_Material supplied:_
☆ ☆ ☆ ☆

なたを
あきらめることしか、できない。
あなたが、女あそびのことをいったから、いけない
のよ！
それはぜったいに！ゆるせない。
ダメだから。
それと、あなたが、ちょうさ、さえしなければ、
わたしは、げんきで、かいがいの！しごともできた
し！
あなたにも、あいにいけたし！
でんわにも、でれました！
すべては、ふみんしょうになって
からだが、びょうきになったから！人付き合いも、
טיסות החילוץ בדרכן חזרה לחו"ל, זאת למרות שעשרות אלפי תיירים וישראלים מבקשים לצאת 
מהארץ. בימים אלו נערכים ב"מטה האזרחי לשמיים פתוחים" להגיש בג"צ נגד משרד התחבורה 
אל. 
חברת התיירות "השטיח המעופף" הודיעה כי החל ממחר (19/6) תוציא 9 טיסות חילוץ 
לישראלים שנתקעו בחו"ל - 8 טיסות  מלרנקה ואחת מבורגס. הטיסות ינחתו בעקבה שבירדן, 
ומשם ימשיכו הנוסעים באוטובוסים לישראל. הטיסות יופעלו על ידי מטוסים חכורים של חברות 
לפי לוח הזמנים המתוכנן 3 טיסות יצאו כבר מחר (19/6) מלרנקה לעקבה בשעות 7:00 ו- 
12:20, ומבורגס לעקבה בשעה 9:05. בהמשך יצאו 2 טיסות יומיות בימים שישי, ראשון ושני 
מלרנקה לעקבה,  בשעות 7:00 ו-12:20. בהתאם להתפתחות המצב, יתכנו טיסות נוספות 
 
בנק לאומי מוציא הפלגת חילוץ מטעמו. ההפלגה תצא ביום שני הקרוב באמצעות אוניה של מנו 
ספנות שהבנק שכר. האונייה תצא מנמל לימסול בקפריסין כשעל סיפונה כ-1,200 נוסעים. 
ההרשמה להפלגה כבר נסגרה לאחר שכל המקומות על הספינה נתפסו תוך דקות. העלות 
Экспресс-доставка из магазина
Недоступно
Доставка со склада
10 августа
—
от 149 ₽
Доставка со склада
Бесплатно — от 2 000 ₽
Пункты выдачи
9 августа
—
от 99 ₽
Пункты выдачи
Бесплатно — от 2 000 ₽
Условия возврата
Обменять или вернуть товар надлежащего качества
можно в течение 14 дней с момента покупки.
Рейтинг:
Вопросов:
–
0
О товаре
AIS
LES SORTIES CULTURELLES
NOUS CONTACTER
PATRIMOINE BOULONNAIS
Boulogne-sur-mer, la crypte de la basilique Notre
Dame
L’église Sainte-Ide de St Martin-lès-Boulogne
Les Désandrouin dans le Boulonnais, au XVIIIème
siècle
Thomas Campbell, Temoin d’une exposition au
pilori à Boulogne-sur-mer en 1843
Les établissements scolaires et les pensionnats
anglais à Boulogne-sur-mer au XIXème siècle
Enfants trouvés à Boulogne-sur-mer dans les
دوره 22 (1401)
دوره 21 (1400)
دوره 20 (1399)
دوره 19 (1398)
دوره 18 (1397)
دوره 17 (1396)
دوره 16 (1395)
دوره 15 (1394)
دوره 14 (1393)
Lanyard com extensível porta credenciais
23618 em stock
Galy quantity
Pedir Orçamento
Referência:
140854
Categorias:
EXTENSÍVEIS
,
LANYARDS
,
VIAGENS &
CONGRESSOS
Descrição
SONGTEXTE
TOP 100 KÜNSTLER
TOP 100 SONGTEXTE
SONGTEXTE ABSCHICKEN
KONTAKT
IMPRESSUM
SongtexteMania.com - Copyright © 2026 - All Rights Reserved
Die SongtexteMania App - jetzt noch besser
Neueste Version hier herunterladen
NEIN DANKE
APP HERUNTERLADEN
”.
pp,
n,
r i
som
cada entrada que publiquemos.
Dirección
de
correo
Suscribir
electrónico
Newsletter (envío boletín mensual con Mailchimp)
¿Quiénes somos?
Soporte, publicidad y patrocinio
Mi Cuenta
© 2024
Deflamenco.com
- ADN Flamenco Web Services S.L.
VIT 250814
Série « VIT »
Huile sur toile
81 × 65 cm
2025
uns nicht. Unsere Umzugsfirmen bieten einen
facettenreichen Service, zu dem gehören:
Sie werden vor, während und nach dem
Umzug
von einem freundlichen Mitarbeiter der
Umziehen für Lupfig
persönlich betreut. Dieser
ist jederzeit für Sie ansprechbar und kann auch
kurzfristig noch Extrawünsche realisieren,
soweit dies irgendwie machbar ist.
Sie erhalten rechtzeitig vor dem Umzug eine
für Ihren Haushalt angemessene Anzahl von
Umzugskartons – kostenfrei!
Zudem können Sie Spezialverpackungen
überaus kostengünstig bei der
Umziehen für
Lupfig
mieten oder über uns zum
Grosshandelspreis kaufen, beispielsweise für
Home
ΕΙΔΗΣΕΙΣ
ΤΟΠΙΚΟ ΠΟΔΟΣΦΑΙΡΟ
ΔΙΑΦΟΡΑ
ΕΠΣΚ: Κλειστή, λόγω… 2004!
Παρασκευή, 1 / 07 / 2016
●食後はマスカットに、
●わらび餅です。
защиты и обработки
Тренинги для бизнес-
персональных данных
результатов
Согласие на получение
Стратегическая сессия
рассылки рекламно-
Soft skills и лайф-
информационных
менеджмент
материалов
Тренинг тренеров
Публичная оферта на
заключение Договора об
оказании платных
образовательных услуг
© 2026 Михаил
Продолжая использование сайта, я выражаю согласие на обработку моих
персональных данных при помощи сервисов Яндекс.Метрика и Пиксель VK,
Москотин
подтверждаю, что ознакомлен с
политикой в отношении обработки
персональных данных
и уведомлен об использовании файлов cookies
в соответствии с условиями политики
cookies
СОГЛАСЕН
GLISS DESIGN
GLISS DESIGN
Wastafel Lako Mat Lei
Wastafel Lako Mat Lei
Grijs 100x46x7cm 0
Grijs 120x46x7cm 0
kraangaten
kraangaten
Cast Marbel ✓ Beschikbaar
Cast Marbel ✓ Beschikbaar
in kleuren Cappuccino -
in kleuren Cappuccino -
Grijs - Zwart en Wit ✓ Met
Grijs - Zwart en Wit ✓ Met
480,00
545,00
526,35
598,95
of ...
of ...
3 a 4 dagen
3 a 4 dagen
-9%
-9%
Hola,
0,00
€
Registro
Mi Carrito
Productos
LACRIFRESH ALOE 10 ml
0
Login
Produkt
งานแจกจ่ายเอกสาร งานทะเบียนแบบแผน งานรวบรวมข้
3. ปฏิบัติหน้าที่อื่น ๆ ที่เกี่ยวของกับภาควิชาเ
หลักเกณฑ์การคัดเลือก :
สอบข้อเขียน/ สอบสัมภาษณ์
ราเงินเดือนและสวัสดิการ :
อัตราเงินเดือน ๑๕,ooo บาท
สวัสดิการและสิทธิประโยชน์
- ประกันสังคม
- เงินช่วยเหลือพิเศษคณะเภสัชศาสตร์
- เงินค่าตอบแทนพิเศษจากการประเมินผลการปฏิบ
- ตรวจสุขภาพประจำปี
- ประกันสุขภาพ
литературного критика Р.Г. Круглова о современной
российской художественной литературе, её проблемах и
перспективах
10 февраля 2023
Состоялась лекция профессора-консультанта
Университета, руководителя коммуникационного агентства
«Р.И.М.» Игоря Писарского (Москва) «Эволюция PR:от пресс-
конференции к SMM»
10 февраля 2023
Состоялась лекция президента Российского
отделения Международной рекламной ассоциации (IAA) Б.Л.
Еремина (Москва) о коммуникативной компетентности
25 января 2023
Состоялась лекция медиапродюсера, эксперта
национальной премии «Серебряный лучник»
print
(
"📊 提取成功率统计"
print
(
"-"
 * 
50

☆ ☆ ☆ ☆

_Problem requirements:_
Tally, in the data above, the lines where the word "בשעות" occurs, and give the figure alone.

_Answer for the task:_
2